A hyperparameter that controls the size of the weight updates during gradient descent — determining how quickly or slowly a model learns from its training data.
In Depth
The learning rate is the single most critical hyperparameter in training a neural network. It controls the step size taken in the opposite direction of the gradient during each weight update. A learning rate of 0.01 means each weight is nudged by 1% of its gradient at each update step. Set it too high, and training diverges — the optimizer overshoots minima and the loss explodes. Set it too low, and training is painfully slow and may get stuck in shallow local minima.
Finding the right learning rate is typically the first and most impactful optimization made when training a new model. The learning rate range test — increasing the learning rate exponentially over a short training run and observing where the loss begins to decrease fastest — provides a practical starting point. Common defaults have evolved with experience: Adam optimizer typically works well with learning rates around 1e-3 to 3e-4; fine-tuning pre-trained models typically requires much lower rates (1e-5 to 5e-5) to avoid destroying learned representations.

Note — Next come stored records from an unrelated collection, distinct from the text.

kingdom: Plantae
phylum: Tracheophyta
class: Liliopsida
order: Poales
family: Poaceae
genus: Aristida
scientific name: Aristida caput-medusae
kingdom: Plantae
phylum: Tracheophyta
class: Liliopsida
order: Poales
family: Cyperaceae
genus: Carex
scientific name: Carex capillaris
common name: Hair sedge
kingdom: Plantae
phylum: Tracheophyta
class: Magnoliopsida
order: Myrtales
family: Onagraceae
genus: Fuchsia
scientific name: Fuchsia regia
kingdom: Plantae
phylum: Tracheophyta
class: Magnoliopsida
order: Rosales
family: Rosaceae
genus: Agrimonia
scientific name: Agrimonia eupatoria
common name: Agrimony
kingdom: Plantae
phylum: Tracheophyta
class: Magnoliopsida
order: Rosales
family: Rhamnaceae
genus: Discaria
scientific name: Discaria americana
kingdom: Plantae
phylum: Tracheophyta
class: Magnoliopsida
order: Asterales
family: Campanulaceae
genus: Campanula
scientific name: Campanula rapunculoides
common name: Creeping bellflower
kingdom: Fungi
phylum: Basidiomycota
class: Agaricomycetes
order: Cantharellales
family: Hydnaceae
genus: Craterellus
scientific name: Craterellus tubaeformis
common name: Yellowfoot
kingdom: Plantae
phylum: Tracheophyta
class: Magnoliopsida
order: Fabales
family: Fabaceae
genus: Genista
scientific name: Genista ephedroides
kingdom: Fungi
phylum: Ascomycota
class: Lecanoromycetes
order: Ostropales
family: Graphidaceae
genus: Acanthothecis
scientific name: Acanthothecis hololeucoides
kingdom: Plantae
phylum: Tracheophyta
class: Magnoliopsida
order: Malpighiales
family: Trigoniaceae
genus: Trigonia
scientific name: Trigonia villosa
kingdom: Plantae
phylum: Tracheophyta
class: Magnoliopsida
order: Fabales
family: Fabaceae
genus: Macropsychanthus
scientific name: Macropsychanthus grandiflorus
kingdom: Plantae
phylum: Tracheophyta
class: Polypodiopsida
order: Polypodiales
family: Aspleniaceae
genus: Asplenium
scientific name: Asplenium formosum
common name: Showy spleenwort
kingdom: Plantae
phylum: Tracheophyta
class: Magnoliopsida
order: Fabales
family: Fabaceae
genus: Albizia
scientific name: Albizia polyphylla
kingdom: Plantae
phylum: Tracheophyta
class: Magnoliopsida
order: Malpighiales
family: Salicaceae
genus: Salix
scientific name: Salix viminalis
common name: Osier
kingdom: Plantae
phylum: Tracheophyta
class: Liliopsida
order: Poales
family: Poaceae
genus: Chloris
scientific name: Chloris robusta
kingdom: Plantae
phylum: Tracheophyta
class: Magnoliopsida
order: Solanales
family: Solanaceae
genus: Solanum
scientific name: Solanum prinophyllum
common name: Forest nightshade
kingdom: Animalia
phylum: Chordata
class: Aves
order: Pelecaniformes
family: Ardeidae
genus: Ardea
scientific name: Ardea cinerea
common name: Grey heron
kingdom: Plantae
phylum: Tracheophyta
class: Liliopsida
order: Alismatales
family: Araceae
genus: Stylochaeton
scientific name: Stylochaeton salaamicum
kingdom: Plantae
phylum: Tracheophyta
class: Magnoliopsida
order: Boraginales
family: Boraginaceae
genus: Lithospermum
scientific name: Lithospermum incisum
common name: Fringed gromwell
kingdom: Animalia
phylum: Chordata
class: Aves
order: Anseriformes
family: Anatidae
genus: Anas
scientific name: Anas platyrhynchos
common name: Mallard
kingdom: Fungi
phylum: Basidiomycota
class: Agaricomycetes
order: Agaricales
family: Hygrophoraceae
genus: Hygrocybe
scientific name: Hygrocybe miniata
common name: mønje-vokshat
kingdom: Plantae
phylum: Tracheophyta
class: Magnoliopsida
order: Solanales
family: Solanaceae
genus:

Learning rate schedules vary the learning rate over the course of training. Warm-up schedules start with a very small learning rate and gradually increase to the target value, stabilizing early training when gradients are noisy and model weights are far from optimal. Decay schedules (step decay, cosine annealing, exponential decay) reduce the learning rate as training progresses, allowing finer parameter adjustments as the model approaches convergence. Modern optimizers like Adam adapt the learning rate per-parameter based on gradient history, partially automating this process.
The learning rate is the dial between 'learns nothing' and 'learns chaotically' — finding the right value, and scheduling how it changes over training, is often the difference between a model that converges and one that doesn't.